CAMINHOS POSSÍVEIS (E DESEJÁVEIS) PARA UMA REAL REPRESENTAÇÃO DA SOCIEDADE AMAPAENSE
As formas de combater esse aspecto social e político tão opressivo e que reduzem o cidadão como "lixo" estão nas práticas coletivas. O povo falando para o povo, sendo representado por ele mesmo, tendo condições para isso e renovação de repertório das organizações sociais. Nos dias atuais, o engajamento é muito importante para o mundo real e o mundo virtual. É importante fazer a leitura destes dois mundos que hoje se confundem para não repetirmos erros do passado. O processo de escuta é muito importante para entendermos a realidade de cada morador, cada grupo social. O processo de deslocamento territorial, que é muito dificultado por uma negligência de políticas públicas, também é uma questão a ser colocada. Muitos interiores possuem acesso dificultado a serviços básicos e acesso à informação. Pensar modos de conectar estas populações e interligarem questões relativas aos seus modos de vida é um dos horizontes que temos que alcançar.

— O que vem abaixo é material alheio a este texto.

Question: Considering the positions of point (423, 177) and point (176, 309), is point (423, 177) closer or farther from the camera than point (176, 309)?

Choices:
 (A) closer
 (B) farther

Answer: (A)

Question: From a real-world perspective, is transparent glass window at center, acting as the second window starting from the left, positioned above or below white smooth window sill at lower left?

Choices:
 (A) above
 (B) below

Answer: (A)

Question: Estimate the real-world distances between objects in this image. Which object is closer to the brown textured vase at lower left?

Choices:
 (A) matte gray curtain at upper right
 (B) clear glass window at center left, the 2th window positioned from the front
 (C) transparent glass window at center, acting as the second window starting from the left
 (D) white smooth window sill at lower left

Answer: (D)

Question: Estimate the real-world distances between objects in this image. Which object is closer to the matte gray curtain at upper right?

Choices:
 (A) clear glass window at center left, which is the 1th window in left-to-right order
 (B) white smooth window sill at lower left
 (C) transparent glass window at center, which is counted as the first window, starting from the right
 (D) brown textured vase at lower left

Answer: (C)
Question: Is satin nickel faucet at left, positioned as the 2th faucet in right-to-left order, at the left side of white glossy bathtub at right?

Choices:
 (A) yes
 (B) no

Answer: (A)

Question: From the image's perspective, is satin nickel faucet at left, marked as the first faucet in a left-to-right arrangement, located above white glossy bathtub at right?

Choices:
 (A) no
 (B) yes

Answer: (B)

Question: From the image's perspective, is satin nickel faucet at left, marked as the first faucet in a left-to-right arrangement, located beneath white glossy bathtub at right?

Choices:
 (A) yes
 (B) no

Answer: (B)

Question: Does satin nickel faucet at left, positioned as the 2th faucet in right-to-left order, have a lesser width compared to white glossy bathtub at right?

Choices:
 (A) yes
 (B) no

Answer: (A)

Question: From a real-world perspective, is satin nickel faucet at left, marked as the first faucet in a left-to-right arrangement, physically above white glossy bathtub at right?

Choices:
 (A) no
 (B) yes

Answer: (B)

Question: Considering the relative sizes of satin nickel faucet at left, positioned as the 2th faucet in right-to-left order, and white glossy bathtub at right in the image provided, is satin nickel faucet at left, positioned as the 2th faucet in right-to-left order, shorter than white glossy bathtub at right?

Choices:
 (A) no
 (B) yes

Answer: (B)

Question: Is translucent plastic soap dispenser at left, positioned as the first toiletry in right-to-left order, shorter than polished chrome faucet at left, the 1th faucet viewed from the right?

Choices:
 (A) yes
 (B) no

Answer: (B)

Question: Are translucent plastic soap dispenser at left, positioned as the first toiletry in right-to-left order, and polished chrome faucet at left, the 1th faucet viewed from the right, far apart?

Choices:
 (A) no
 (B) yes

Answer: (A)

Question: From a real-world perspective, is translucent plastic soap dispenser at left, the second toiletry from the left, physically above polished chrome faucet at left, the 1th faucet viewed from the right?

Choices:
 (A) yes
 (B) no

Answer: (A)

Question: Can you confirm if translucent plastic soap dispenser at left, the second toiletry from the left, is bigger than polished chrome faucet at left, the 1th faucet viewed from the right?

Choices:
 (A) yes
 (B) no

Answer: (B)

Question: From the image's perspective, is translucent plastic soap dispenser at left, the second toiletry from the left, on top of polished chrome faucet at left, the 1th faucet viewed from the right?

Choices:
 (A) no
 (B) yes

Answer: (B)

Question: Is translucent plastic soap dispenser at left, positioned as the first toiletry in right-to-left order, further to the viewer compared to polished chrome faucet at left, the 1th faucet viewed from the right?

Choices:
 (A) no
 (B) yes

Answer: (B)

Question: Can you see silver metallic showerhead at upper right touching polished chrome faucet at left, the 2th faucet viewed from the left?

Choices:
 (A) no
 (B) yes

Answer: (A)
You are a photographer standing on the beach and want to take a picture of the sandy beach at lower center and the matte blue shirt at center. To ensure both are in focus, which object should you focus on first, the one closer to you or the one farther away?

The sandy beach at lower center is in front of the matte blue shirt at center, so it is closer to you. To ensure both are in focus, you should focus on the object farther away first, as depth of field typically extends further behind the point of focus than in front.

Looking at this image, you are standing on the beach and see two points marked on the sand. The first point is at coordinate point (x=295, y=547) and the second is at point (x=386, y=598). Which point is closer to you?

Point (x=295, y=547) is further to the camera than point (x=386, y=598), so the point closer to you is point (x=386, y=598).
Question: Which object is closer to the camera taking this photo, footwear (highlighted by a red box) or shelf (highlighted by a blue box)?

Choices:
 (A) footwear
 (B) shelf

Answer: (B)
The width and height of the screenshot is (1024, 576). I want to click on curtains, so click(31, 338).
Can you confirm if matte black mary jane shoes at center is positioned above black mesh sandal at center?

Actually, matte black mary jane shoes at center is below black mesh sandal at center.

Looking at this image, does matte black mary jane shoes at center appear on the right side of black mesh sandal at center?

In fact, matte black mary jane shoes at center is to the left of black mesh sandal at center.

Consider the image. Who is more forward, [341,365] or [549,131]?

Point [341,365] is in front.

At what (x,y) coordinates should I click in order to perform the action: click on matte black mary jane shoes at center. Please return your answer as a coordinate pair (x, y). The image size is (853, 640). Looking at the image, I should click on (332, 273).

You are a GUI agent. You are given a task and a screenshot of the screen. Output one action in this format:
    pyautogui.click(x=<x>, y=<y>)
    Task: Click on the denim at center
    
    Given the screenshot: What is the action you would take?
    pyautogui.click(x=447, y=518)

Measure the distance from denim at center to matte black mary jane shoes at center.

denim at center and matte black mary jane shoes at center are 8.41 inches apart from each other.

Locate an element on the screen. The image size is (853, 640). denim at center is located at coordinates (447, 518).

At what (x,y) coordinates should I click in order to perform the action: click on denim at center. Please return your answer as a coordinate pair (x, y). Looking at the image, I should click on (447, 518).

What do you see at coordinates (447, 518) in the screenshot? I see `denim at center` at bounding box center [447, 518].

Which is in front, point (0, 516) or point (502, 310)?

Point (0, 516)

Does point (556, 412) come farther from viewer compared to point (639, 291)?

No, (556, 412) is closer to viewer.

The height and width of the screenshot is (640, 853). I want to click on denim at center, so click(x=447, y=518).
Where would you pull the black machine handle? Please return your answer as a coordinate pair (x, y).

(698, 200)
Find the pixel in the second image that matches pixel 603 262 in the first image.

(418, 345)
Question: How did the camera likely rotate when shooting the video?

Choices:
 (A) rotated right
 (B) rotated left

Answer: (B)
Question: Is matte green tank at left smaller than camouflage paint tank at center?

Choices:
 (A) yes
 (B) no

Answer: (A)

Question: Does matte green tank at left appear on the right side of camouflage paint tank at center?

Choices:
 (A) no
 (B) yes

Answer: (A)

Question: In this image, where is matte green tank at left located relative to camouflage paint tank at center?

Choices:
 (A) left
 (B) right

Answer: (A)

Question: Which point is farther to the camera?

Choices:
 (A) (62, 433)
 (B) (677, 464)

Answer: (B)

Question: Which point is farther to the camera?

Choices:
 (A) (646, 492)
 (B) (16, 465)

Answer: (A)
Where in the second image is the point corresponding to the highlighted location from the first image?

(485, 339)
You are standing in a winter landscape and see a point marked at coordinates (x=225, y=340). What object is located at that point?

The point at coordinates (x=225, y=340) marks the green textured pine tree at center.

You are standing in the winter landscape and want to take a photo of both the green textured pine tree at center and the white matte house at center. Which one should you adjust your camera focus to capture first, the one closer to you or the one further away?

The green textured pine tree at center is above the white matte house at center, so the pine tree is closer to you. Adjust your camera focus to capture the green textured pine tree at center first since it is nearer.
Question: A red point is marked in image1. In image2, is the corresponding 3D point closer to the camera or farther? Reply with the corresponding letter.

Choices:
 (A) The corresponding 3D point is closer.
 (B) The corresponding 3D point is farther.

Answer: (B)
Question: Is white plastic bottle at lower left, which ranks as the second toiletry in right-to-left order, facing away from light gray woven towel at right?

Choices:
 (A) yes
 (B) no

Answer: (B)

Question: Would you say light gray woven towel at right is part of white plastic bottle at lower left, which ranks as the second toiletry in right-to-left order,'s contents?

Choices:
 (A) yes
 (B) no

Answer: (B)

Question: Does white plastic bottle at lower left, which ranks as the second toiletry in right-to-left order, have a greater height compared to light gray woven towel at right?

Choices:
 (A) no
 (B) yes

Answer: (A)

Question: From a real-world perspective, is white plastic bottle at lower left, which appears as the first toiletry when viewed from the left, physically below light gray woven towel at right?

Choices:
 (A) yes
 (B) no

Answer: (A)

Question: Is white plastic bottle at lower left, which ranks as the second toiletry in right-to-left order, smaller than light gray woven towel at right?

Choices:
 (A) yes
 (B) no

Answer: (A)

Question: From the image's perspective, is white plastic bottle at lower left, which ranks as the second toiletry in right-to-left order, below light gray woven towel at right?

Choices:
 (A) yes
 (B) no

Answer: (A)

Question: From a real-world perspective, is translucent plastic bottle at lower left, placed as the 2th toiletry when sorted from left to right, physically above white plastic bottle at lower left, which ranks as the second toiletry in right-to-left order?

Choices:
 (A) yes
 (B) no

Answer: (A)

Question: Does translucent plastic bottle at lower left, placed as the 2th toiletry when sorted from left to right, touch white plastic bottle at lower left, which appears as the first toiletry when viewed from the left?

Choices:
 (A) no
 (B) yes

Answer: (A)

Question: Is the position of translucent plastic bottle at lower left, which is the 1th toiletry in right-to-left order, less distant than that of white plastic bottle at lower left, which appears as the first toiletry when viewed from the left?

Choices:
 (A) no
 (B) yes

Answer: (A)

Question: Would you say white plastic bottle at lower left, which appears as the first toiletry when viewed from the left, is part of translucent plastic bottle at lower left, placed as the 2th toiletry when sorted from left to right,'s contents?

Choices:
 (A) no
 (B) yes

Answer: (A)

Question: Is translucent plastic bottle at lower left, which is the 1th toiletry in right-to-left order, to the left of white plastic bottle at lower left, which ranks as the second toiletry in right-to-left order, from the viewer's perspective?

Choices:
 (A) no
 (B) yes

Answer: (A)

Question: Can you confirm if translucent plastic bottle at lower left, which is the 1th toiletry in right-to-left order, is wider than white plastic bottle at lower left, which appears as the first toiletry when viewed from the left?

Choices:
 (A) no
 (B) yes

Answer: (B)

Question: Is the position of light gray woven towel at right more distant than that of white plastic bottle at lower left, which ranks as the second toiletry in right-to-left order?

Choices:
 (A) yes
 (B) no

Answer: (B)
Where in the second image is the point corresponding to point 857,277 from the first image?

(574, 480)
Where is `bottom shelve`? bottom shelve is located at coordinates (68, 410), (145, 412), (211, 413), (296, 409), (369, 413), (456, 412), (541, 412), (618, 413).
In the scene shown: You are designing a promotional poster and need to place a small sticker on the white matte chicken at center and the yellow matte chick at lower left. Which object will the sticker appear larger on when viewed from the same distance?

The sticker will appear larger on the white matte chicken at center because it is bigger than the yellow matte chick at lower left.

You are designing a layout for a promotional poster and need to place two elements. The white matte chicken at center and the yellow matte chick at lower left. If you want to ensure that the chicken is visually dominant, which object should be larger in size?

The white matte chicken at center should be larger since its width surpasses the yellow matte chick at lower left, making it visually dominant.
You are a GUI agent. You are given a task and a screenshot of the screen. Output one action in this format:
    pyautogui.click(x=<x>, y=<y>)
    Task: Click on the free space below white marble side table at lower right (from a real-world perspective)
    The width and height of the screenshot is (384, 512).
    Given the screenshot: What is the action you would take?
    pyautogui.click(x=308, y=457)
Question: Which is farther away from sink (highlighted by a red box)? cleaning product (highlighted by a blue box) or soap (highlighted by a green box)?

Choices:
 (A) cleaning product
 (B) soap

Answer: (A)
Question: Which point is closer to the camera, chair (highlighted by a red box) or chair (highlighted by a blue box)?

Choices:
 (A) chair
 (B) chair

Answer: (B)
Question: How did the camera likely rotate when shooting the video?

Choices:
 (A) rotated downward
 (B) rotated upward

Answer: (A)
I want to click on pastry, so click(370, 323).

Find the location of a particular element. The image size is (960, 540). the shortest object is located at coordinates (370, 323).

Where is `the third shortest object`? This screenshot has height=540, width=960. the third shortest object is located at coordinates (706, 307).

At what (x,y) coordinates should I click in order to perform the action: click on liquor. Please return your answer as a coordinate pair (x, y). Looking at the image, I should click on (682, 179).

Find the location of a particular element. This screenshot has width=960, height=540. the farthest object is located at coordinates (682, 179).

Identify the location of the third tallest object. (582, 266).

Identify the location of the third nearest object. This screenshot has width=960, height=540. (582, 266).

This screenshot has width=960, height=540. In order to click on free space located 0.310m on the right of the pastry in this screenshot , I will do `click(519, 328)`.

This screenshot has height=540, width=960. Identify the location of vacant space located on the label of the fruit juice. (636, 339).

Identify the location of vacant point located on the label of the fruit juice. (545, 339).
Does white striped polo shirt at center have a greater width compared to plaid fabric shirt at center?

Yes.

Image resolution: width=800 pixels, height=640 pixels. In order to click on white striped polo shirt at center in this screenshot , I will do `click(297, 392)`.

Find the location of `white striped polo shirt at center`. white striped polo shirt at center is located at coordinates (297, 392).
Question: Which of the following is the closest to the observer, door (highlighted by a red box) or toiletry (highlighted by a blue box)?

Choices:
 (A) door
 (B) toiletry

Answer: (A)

Pretos, pobres, periféricos, indígenas, quilombolas e movimentos como LGBTQIAP+, ambientalistas, de trabalhadores e moradores de conjuntos habitacionais ocupam posições muito importantes na organização social e política amapaense, e são a população que mais sofre com a falta com a omissão e a falta de respeito com essa elite que ocupa as cadeiras da política. É necessário potencializar essas vozes emergentes dentro da estrutura política, conduzir a formação política para a justiça social, financiamento partidário para futuras candidaturas dessas populações e não apenas favorecer "caciques" de partidos, podendo ser possível também o financiamento coletivo previsto pelo Código Eleitoral. É preciso pressionar por tratamento mais justo e igualitário nos partidos, movimentos e coletivos, e transformar a desinformação e o silenciamento da população amapaense em conscientização e estratégias para a pensar a vida do povo no estabelecimento de seus direitos e de reconhecimento de sua própria história. As redes sociais (reais e virtuais) precisam ser acionadas para a potencialização da representação da população. O senso de comunidade, de ação, de intervenção nos moverá a reivindicar a própria história, a própria existência, o próprio senso de poder estabelecer diretrizes para a vida política e social.